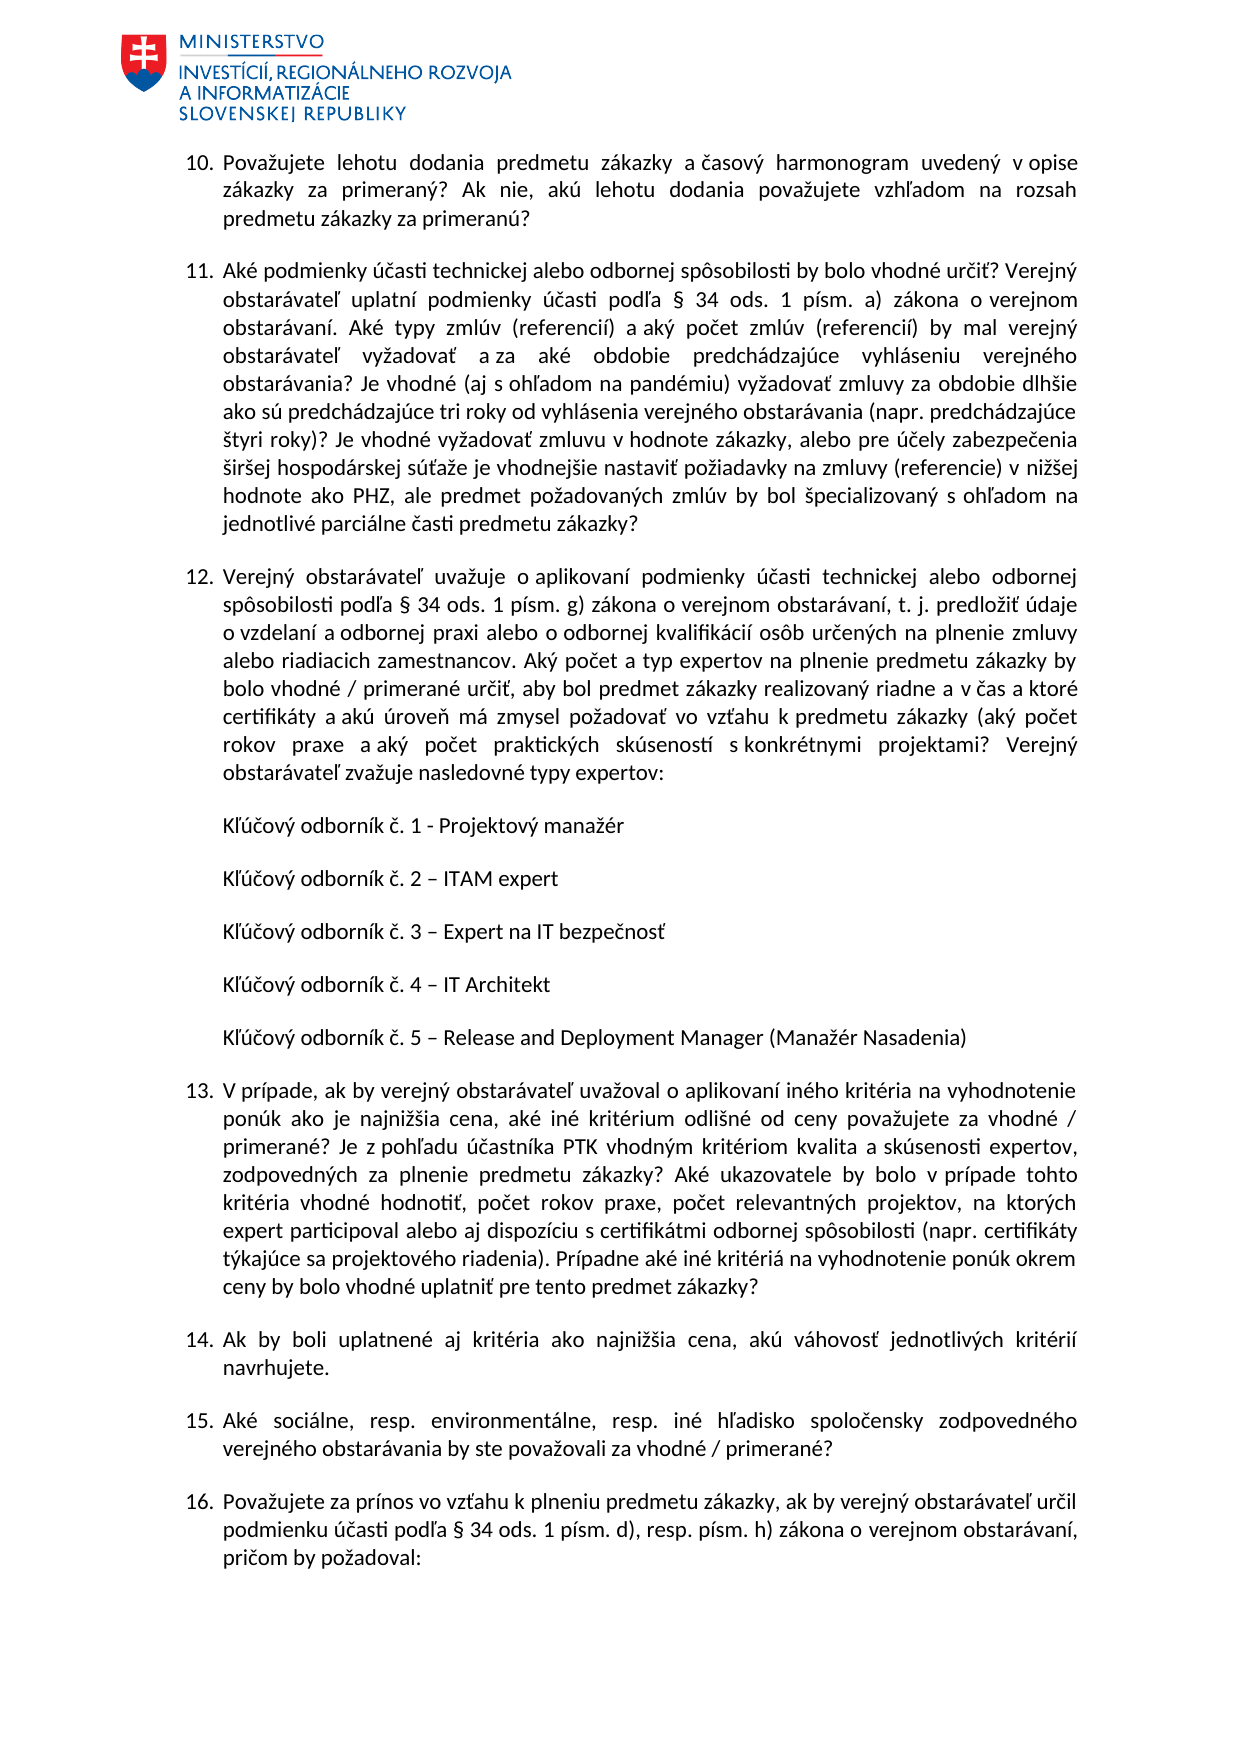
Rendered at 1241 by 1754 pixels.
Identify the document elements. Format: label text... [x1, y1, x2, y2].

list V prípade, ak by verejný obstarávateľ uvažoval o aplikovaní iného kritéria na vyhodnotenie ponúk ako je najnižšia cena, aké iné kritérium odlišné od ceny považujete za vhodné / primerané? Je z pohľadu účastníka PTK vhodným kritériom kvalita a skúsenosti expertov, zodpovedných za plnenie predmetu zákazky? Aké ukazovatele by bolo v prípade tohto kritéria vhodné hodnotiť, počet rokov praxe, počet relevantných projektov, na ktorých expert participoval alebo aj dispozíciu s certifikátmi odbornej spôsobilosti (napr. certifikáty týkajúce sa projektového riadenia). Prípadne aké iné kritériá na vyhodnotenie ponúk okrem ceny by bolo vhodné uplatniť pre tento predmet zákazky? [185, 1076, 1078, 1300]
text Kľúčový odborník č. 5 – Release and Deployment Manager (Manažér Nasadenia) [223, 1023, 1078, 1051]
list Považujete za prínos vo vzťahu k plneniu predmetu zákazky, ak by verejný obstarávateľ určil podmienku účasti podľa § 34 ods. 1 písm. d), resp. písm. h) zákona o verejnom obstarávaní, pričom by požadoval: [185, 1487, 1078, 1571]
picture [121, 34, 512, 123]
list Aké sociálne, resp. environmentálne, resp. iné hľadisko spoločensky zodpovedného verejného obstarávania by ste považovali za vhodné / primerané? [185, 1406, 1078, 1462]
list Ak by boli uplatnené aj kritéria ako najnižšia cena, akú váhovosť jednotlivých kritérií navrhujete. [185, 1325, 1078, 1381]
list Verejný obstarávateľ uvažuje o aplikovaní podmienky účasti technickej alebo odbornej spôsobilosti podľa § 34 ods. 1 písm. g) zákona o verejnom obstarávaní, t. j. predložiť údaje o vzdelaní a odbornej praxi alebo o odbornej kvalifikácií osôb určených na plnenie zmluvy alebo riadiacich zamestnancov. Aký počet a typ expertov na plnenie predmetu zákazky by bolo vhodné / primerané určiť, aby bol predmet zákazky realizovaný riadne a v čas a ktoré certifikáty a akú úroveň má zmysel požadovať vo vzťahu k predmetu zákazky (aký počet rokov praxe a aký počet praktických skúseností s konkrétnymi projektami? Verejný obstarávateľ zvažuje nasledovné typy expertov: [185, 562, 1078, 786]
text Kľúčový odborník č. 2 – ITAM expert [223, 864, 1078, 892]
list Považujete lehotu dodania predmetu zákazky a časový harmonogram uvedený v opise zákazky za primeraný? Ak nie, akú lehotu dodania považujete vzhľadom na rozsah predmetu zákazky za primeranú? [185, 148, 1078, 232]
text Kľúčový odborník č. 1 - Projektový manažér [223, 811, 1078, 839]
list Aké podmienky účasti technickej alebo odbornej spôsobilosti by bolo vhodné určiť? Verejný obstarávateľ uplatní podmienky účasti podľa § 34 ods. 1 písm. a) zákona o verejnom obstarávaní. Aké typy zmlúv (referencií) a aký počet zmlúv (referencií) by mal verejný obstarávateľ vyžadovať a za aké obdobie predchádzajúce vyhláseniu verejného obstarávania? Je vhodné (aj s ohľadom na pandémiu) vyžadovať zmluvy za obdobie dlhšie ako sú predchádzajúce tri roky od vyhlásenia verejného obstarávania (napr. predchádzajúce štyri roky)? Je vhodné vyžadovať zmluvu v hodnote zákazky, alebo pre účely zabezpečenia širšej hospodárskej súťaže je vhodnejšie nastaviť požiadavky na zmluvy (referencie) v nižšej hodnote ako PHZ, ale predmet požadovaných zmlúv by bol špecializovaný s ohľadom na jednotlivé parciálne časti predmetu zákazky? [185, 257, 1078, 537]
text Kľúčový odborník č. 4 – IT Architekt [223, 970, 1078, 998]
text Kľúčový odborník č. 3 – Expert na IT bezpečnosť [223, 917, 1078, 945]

- **Instructions to follow**
Give all the lines above again, character for character, without pictures.

- **Exercise answer**
Rendered at 1241 by 1754 pixels.
Identify the document elements. Format: label text... [x1, y1, x2, y2].

list V prípade, ak by verejný obstarávateľ uvažoval o aplikovaní iného kritéria na vyhodnotenie ponúk ako je najnižšia cena, aké iné kritérium odlišné od ceny považujete za vhodné / primerané? Je z pohľadu účastníka PTK vhodným kritériom kvalita a skúsenosti expertov, zodpovedných za plnenie predmetu zákazky? Aké ukazovatele by bolo v prípade tohto kritéria vhodné hodnotiť, počet rokov praxe, počet relevantných projektov, na ktorých expert participoval alebo aj dispozíciu s certifikátmi odbornej spôsobilosti (napr. certifikáty týkajúce sa projektového riadenia). Prípadne aké iné kritériá na vyhodnotenie ponúk okrem ceny by bolo vhodné uplatniť pre tento predmet zákazky? [185, 1076, 1078, 1300]
text Kľúčový odborník č. 5 – Release and Deployment Manager (Manažér Nasadenia) [223, 1023, 1078, 1051]
list Považujete za prínos vo vzťahu k plneniu predmetu zákazky, ak by verejný obstarávateľ určil podmienku účasti podľa § 34 ods. 1 písm. d), resp. písm. h) zákona o verejnom obstarávaní, pričom by požadoval: [185, 1487, 1078, 1571]
picture [121, 34, 512, 123]
list Aké sociálne, resp. environmentálne, resp. iné hľadisko spoločensky zodpovedného verejného obstarávania by ste považovali za vhodné / primerané? [185, 1406, 1078, 1462]
list Ak by boli uplatnené aj kritéria ako najnižšia cena, akú váhovosť jednotlivých kritérií navrhujete. [185, 1325, 1078, 1381]
list Verejný obstarávateľ uvažuje o aplikovaní podmienky účasti technickej alebo odbornej spôsobilosti podľa § 34 ods. 1 písm. g) zákona o verejnom obstarávaní, t. j. predložiť údaje o vzdelaní a odbornej praxi alebo o odbornej kvalifikácií osôb určených na plnenie zmluvy alebo riadiacich zamestnancov. Aký počet a typ expertov na plnenie predmetu zákazky by bolo vhodné / primerané určiť, aby bol predmet zákazky realizovaný riadne a v čas a ktoré certifikáty a akú úroveň má zmysel požadovať vo vzťahu k predmetu zákazky (aký počet rokov praxe a aký počet praktických skúseností s konkrétnymi projektami? Verejný obstarávateľ zvažuje nasledovné typy expertov: [185, 562, 1078, 786]
text Kľúčový odborník č. 2 – ITAM expert [223, 864, 1078, 892]
list Považujete lehotu dodania predmetu zákazky a časový harmonogram uvedený v opise zákazky za primeraný? Ak nie, akú lehotu dodania považujete vzhľadom na rozsah predmetu zákazky za primeranú? [185, 148, 1078, 232]
text Kľúčový odborník č. 1 - Projektový manažér [223, 811, 1078, 839]
list Aké podmienky účasti technickej alebo odbornej spôsobilosti by bolo vhodné určiť? Verejný obstarávateľ uplatní podmienky účasti podľa § 34 ods. 1 písm. a) zákona o verejnom obstarávaní. Aké typy zmlúv (referencií) a aký počet zmlúv (referencií) by mal verejný obstarávateľ vyžadovať a za aké obdobie predchádzajúce vyhláseniu verejného obstarávania? Je vhodné (aj s ohľadom na pandémiu) vyžadovať zmluvy za obdobie dlhšie ako sú predchádzajúce tri roky od vyhlásenia verejného obstarávania (napr. predchádzajúce štyri roky)? Je vhodné vyžadovať zmluvu v hodnote zákazky, alebo pre účely zabezpečenia širšej hospodárskej súťaže je vhodnejšie nastaviť požiadavky na zmluvy (referencie) v nižšej hodnote ako PHZ, ale predmet požadovaných zmlúv by bol špecializovaný s ohľadom na jednotlivé parciálne časti predmetu zákazky? [185, 257, 1078, 537]
text Kľúčový odborník č. 4 – IT Architekt [223, 970, 1078, 998]
text Kľúčový odborník č. 3 – Expert na IT bezpečnosť [223, 917, 1078, 945]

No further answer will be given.